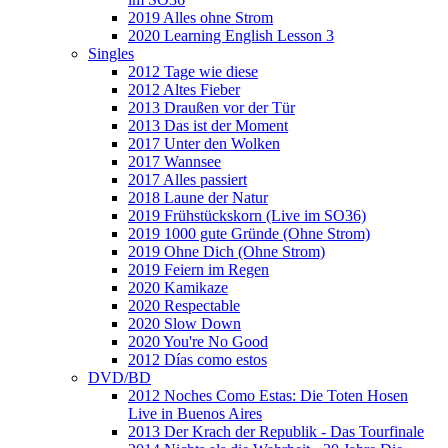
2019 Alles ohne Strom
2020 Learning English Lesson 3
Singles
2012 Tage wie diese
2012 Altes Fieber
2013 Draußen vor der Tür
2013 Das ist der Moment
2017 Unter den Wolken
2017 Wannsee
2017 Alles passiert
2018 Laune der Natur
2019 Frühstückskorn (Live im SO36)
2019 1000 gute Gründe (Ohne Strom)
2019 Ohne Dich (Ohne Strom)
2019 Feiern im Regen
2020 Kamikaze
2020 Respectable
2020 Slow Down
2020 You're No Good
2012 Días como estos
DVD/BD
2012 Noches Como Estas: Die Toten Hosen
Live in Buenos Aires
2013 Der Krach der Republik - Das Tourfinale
******
All the lines above are to be given again exactly as they read, with the pictures removed.

(Answer to the exercise):
2019 Alles ohne Strom
2020 Learning English Lesson 3
Singles
2012 Tage wie diese
2012 Altes Fieber
2013 Draußen vor der Tür
2013 Das ist der Moment
2017 Unter den Wolken
2017 Wannsee
2017 Alles passiert
2018 Laune der Natur
2019 Frühstückskorn (Live im SO36)
2019 1000 gute Gründe (Ohne Strom)
2019 Ohne Dich (Ohne Strom)
2019 Feiern im Regen
2020 Kamikaze
2020 Respectable
2020 Slow Down
2020 You're No Good
2012 Días como estos
DVD/BD
2012 Noches Como Estas: Die Toten Hosen
Live in Buenos Aires
2013 Der Krach der Republik - Das Tourfinale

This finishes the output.